===== MATERIAL TO PROCESS

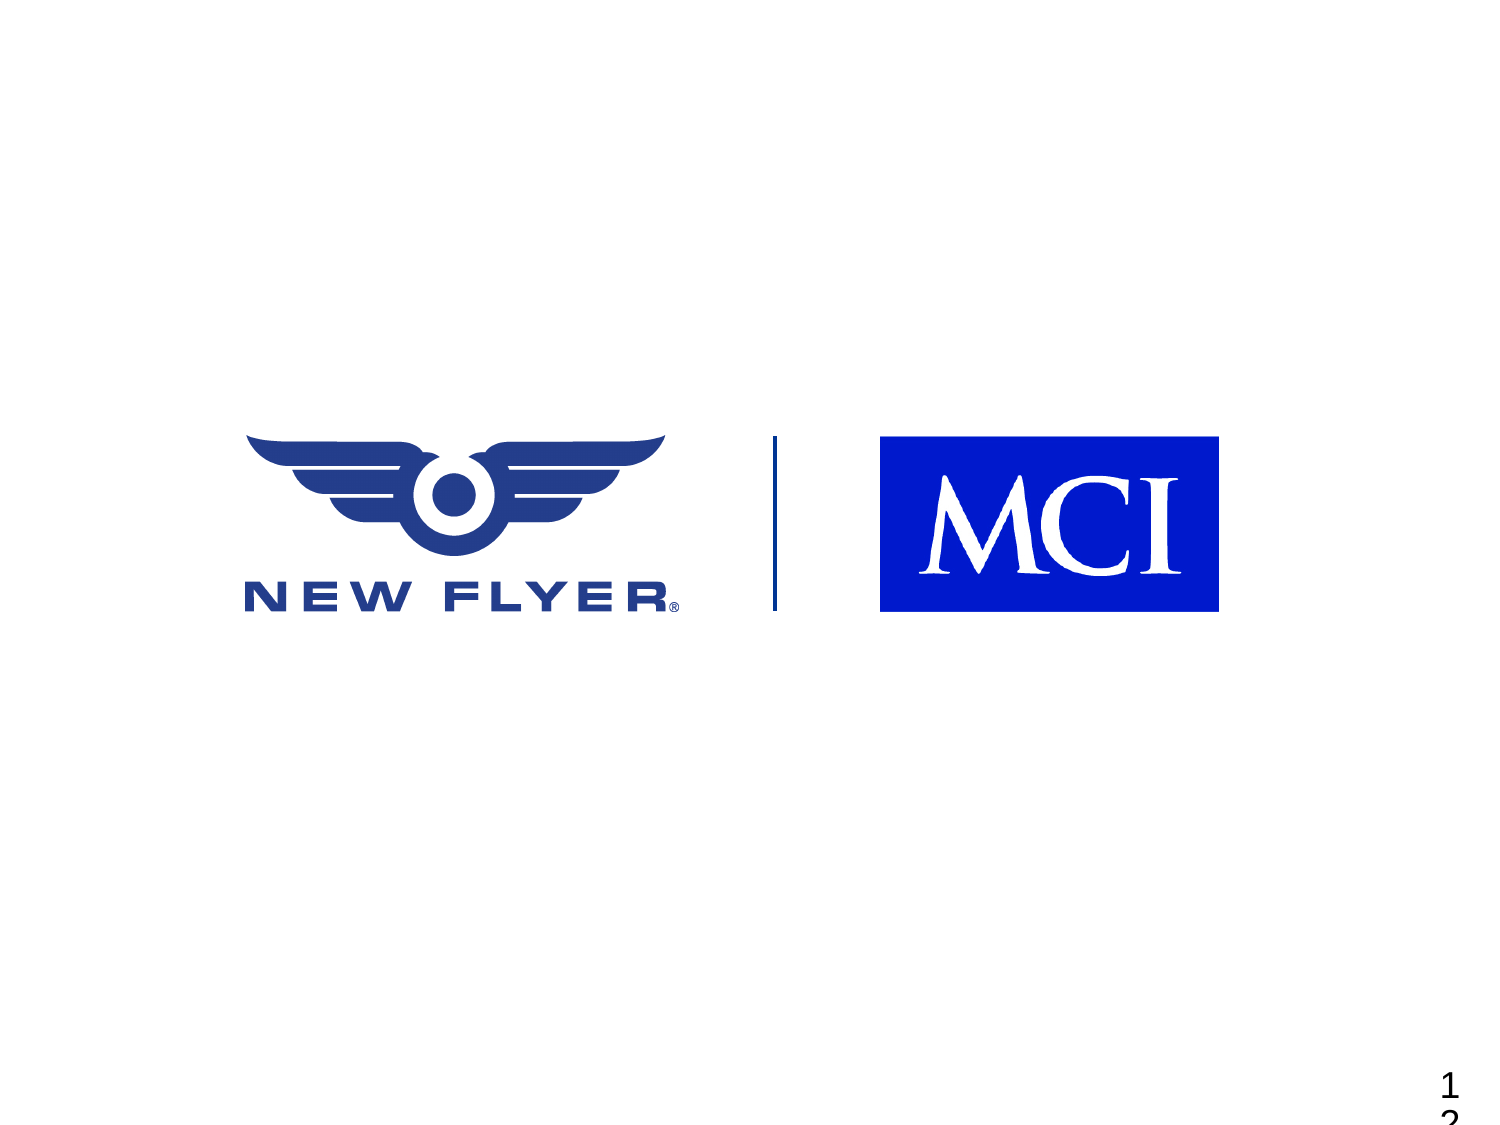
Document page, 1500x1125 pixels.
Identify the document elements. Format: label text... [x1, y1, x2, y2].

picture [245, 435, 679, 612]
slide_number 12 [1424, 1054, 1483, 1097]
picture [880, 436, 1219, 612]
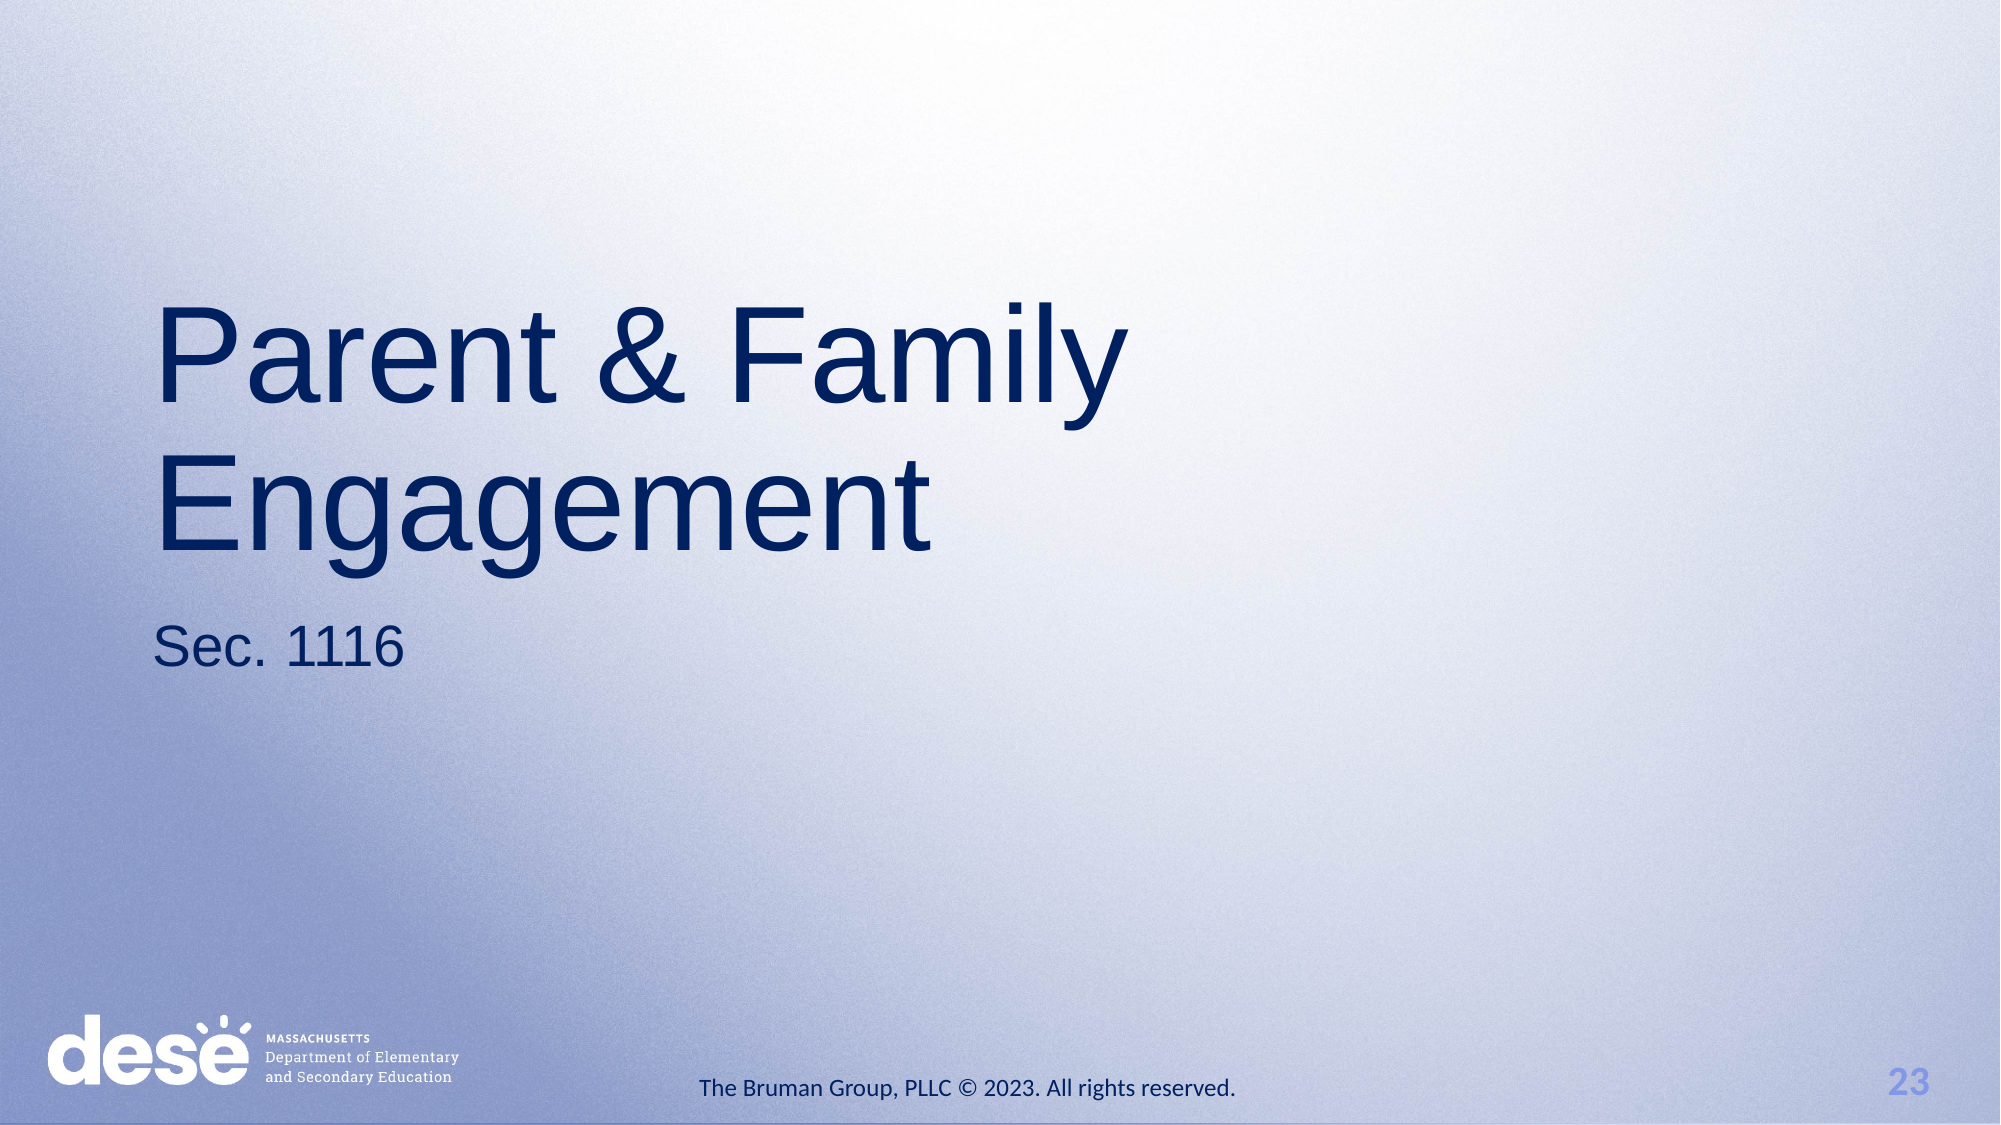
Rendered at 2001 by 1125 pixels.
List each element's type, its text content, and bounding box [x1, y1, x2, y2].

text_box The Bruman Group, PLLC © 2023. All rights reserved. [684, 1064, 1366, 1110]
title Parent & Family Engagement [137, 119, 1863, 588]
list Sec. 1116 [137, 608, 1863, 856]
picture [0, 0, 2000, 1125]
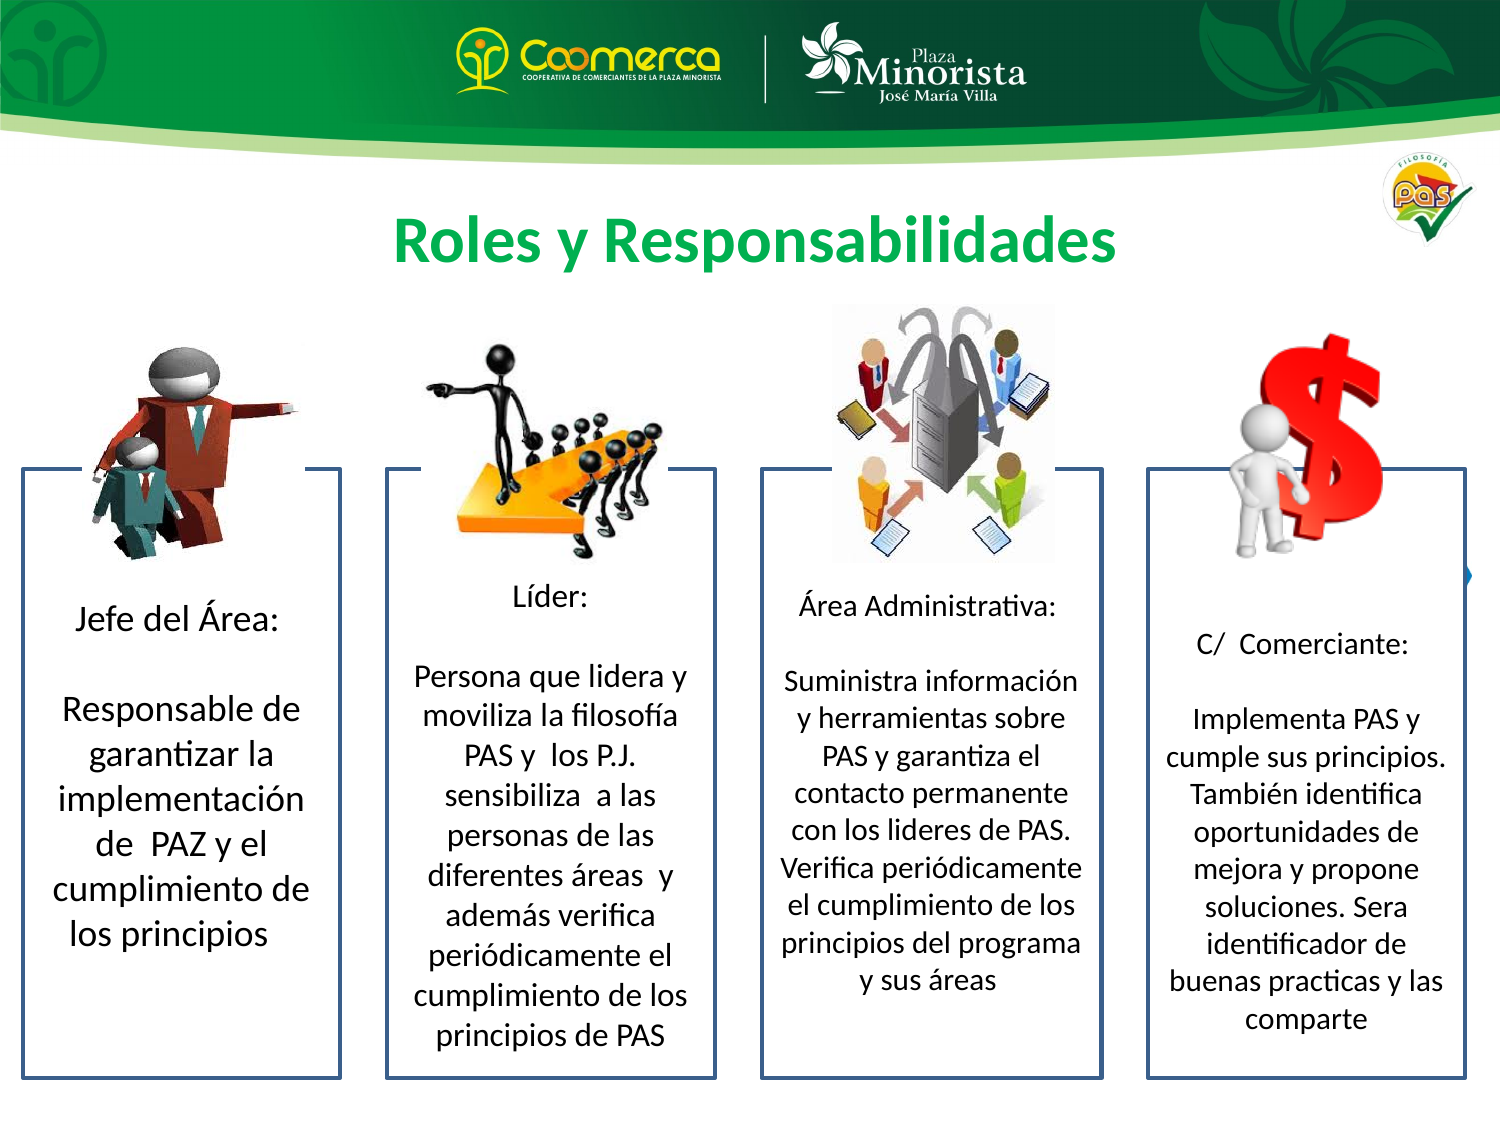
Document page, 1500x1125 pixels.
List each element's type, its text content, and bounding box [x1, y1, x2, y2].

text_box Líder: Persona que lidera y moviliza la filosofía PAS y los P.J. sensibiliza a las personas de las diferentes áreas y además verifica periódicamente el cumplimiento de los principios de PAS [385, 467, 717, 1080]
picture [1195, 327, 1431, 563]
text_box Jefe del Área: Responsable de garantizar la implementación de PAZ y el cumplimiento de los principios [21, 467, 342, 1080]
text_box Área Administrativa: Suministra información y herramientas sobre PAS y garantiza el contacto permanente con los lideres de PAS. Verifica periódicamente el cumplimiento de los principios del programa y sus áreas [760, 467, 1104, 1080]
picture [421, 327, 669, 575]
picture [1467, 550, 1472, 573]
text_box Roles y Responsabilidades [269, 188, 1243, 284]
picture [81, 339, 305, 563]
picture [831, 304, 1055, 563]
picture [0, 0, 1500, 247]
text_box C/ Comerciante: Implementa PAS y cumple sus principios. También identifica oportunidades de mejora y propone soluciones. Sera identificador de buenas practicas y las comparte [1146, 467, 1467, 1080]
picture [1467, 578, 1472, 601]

==========

TASK INSTRUCTIONS: Skipping every picture, reproduce the records word for word.

EXERCISE OUTPUT:
Document page, 1500x1125 pixels.
Identify the document elements. Format: label text... [x1, y1, x2, y2].

picture [245, 435, 679, 612]
slide_number 12 [1424, 1054, 1483, 1097]
picture [880, 436, 1219, 612]
Rendered at 2001 by 1125 pixels.
List each element's type, its text content, and bounding box [x1, y1, x2, y2].

text_box The Bruman Group, PLLC © 2023. All rights reserved. [684, 1064, 1366, 1110]
title Parent & Family Engagement [137, 119, 1863, 588]
list Sec. 1116 [137, 608, 1863, 856]
picture [0, 0, 2000, 1125]
Document page, 1500x1125 pixels.
List each element's type, its text content, and bounding box [x1, y1, x2, y2].

text_box Líder: Persona que lidera y moviliza la filosofía PAS y los P.J. sensibiliza a las personas de las diferentes áreas y además verifica periódicamente el cumplimiento de los principios de PAS [385, 467, 717, 1080]
picture [1195, 327, 1431, 563]
text_box Jefe del Área: Responsable de garantizar la implementación de PAZ y el cumplimiento de los principios [21, 467, 342, 1080]
text_box Área Administrativa: Suministra información y herramientas sobre PAS y garantiza el contacto permanente con los lideres de PAS. Verifica periódicamente el cumplimiento de los principios del programa y sus áreas [760, 467, 1104, 1080]
picture [421, 327, 669, 575]
picture [1467, 550, 1472, 573]
text_box Roles y Responsabilidades [269, 188, 1243, 284]
picture [81, 339, 305, 563]
picture [831, 304, 1055, 563]
picture [0, 0, 1500, 247]
text_box C/ Comerciante: Implementa PAS y cumple sus principios. También identifica oportunidades de mejora y propone soluciones. Sera identificador de buenas practicas y las comparte [1146, 467, 1467, 1080]
picture [1467, 578, 1472, 601]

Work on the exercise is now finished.